Breaking Bonaduce, last year’s must-gape reality series — how low can you go, Danny Partridge? — has returned for a second season. The opening episode got awfully meta and self-referential when it showed a newly sober Danny Bonaduce hawking the VH-1 pinnacle of self-destructive behavior (a hit for the network, of course) on a publicity tour in Latin America. At one point he sits in on a recording session while an actor dubs one of Bonaduce’s scary-drunk, wiggy-angry, first-season meltdowns into Spanish. It’s the reality-show version of the hall of mirrors from The Lady From Shanghai.

We watch Bonaduce watch actors play him as they watch a screen, which he’s also watching, because Bonaduce claims not to have caught any of the first season. Initially you think he’d be too embarrassed by who he was that year to relive it. And then you wonder, shouldn’t he check it out as a reminder never to slip up like that again? But at the recording studio, when he catches the footage of his wife having a male-stripper, girls-night-out hotel-room party — crosscut with him wasted and flipping out about it — the barking, aggrieved-husband psycho-Danny suddenly re-emerges.

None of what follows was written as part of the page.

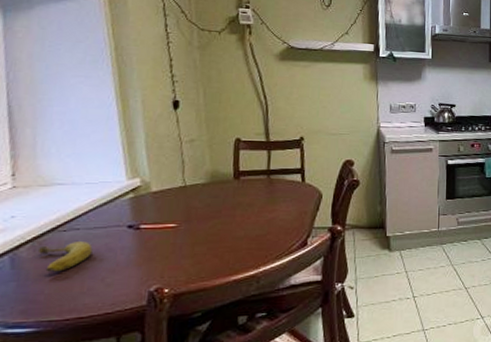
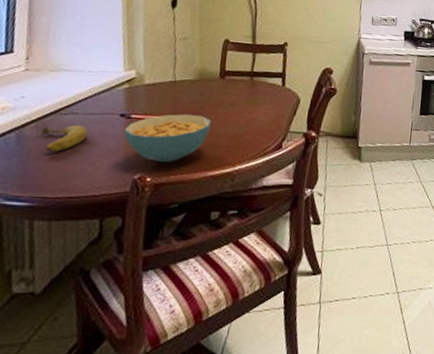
cereal bowl: none [133,219,230,272] -> present [124,114,212,163]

Cut to a new therapy session where the couple agree that things started to go south again in the marriage after that. It was like the Cheaters moment — what each episode of that junky guilty pleasure thrives on — where the host pulls the suspicious party aside and shows him/her the fruits of the show’s surveillance-camera labor, which inevitably unleashes the hurt, angry, sometimes-physical confrontation scene at the end between broken lovers. Last year in these pages I bemoaned, with tongue firmly in cheek, that to enjoy something like Breaking Bonaduce, you may want everything to work out, but you’re there for the bonkers moments. Now I’m worried VH-1 is in for Round 2 only because it’s found the wind-up key in a tortured guy’s back.